--- Start SELECTED EXCERPT ---

# finally posted my pictures



## MR.FREEZ (Jan 26, 2004)

heres the bigger one of my gold fish, hes pretty fat cause i been over feeding them lately, well not me but since i was feeding three times a day and my sister feed them three times a day that i didnt know about they were eatin pretty fat









heres my dirty ass pond, it gets alot of sun though out different parts of the day, but the whole pond is never completely in the sun, so the alage has gottin outta control, plus with my asthma water changes are just to hard to do regularly and i have to try and catch my sister when she has free time to do em. it was more of an experiment really to see if i could pull off a pond were it is on my pattyo and so far it seems to be working. i have a bunch of guppies well established in there now that seem to be multypling










oh yeah i did take pictures of my ten gallon tank with my tetras but the pictures came out way to bad and blurry to even try posting them, maybe next time


----------



## Joga Bonito (Oct 30, 2004)

nice pool pond


----------



## oojit (Feb 24, 2005)

Wow...Pretty...


----------



## jan (Apr 24, 2004)

That would be one fat feeder









Personally I think that goldfish are a great addition to every pond, especially when they are this fat and big. Nicely done









Edit: spelling


----------



## mashunter18 (Jan 2, 2004)

pretty cool man..


----------



## acestro (Jul 7, 2003)

Nice goldfish, be careful of that 'green water', it can kill your fish overnight (sucks up oxygen at night).


----------

--- End SELECTED EXCERPT ---
--- Start DATASET ROWS ---

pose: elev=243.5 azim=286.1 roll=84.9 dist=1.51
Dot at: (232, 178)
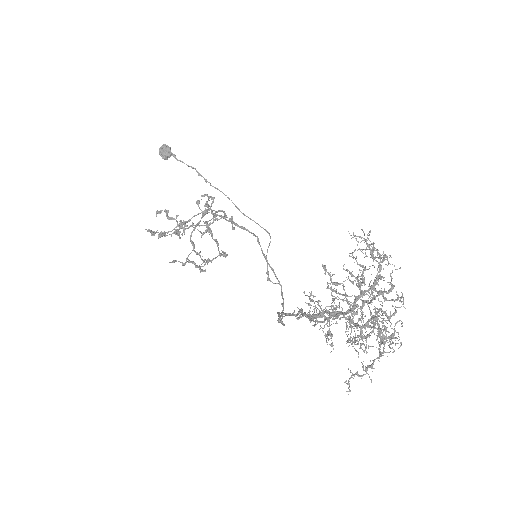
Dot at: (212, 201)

--- End DATASET ROWS ---
--- Start DATASET ROWS ---

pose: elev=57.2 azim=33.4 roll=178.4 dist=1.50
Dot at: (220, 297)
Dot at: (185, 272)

--- End DATASET ROWS ---

List every username that appears as the author of a post in the pond thread. The rows have no connection to the pond thread.

MR.FREEZ, Joga Bonito, oojit, jan, mashunter18, acestro